Render the text read from the records below as a numbered list with one line per item, skipping blank lines and leaving the pictures out.

- Information shown
——

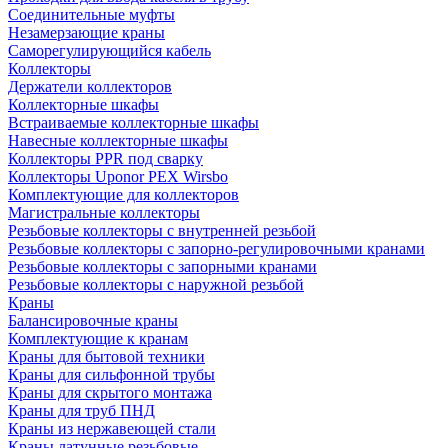
Соединительные муфты
Незамерзающие краны
Саморегулирующийся кабель
Коллекторы
Держатели коллекторов
Коллекторные шкафы
Встраиваемые коллекторные шкафы
Навесные коллекторные шкафы
Коллекторы PPR под сварку
Коллекторы Uponor PEX Wirsbo
Комплектующие для коллекторов
Магистральные коллекторы
Резьбовые коллекторы с внутренней резьбой
Резьбовые коллекторы с запорно-регулировочными кранами
Резьбовые коллекторы с запорными кранами
Резьбовые коллекторы с наружной резьбой
Краны
Балансировочные краны
Комплектующие к кранам
Краны для бытовой техники
Краны для сильфонной трубы
Краны для скрытого монтажа
Краны для труб ПНД
Краны из нержавеющей стали
Краны латунные резьбовые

——

- Output
1. Соединительные муфты
2. Незамерзающие краны
3. Саморегулирующийся кабель
4. Коллекторы
5. Держатели коллекторов
6. Коллекторные шкафы
7. Встраиваемые коллекторные шкафы
8. Навесные коллекторные шкафы
9. Коллекторы PPR под сварку
10. Коллекторы Uponor PEX Wirsbo
11. Комплектующие для коллекторов
12. Магистральные коллекторы
13. Резьбовые коллекторы с внутренней резьбой
14. Резьбовые коллекторы с запорно-регулировочными кранами
15. Резьбовые коллекторы с запорными кранами
16. Резьбовые коллекторы с наружной резьбой
17. Краны
18. Балансировочные краны
19. Комплектующие к кранам
20. Краны для бытовой техники
21. Краны для сильфонной трубы
22. Краны для скрытого монтажа
23. Краны для труб ПНД
24. Краны из нержавеющей стали
25. Краны латунные резьбовые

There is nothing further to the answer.